Energy, food and tobacco drove the index to a 1.3 percent gain, the Labor Department said today in Washington. Core prices, which exclude food and fuel, also increased more than anticipated.

Separate reports showed a decline in jobless claims and persistent weakness in factories.

Fed policy makers, who meet next week, are likely to view the producer price numbers as evidence of stubborn inflation that they say poses the biggest risk to economic growth. The numbers reduce Chairman Ben S. Bernanke’s flexibility to respond to a crisis in subprime mortgages, where delinquencies have climbed to a four-year high.

“Inflation is not dead,” said Scott Anderson, senior economist at Wells Fargo & Co. in Minneapolis. “It erases the probability of a Fed rescue anytime soon.”

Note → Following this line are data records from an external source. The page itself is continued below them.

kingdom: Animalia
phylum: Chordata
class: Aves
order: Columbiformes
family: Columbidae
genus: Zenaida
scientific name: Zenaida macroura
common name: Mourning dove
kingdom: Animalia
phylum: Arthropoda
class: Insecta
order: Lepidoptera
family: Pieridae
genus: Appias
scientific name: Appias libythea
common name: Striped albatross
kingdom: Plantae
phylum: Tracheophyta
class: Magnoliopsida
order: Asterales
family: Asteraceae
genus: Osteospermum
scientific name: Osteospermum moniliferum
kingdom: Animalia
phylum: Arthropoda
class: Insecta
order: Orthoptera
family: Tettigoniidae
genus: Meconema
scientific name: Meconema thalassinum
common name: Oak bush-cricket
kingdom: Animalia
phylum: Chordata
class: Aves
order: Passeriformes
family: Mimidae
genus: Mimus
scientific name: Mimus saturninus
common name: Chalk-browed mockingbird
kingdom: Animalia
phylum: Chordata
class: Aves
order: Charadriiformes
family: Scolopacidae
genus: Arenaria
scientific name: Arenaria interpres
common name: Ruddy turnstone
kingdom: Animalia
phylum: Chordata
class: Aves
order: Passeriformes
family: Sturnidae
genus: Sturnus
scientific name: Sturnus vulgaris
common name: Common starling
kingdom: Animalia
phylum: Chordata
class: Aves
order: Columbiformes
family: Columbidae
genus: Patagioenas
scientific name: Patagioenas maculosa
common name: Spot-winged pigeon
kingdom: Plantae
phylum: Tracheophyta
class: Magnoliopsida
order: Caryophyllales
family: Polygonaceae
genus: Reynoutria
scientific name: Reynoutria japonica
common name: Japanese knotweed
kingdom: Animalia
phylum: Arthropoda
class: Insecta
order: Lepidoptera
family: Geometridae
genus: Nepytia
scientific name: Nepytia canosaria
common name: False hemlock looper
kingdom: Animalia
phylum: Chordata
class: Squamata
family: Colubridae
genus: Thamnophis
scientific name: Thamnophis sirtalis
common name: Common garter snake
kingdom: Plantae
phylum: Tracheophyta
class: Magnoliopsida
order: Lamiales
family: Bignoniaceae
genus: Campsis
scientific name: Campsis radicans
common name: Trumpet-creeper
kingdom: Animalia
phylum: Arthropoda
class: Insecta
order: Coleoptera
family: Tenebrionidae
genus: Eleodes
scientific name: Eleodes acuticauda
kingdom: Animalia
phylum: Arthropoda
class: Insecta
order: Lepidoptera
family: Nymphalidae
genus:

Treasury notes and the dollar were little changed after the numbers as traders focused on tomorrow’s consumer price report. The yield on the benchmark 10-year note was at 4.54 percent at 12:04 p.m. in New York.

“I don’t know that the Fed will be able to ease rates any time soon with the persistent inflationary pressures that we’re seeing,” said Gina Martin, an economist at Wachovia Corp. in Charlotte, North Carolina. “People will be watching the CPI report more closely after today’s numbers.”

The Philadelphia Fed said manufacturing in the state barely grew. The bank’s general economic index fell to 0.2 in March from 0.6 the prior month, while a gauge of prices climbed. A similar New York Fed index dropped more than forecast, to 1.9 in March from 24.4 in February. A number greater than zero signals expansion. The Labor Department also reported today that first-time claims for unemployment benefits declined to 318,000 last week, the lowest level in more than a month.

Additional figures showed foreigners regained their appetite for American assets in January. Total purchases of equities, notes and bonds rose to a net $97.4 billion, from a revised $14.3 billion, which was the lowest in almost five years, the Treasury Department reported in Washington.

Economists had forecast producer prices would rise 0.5 percent, according to the median of 71 estimates in a Bloomberg News survey.

Estimates ranged from a decline of 0.2 percent to an increase of 1.2 percent. The increases in the overall index and the core measure last month were the biggest since November.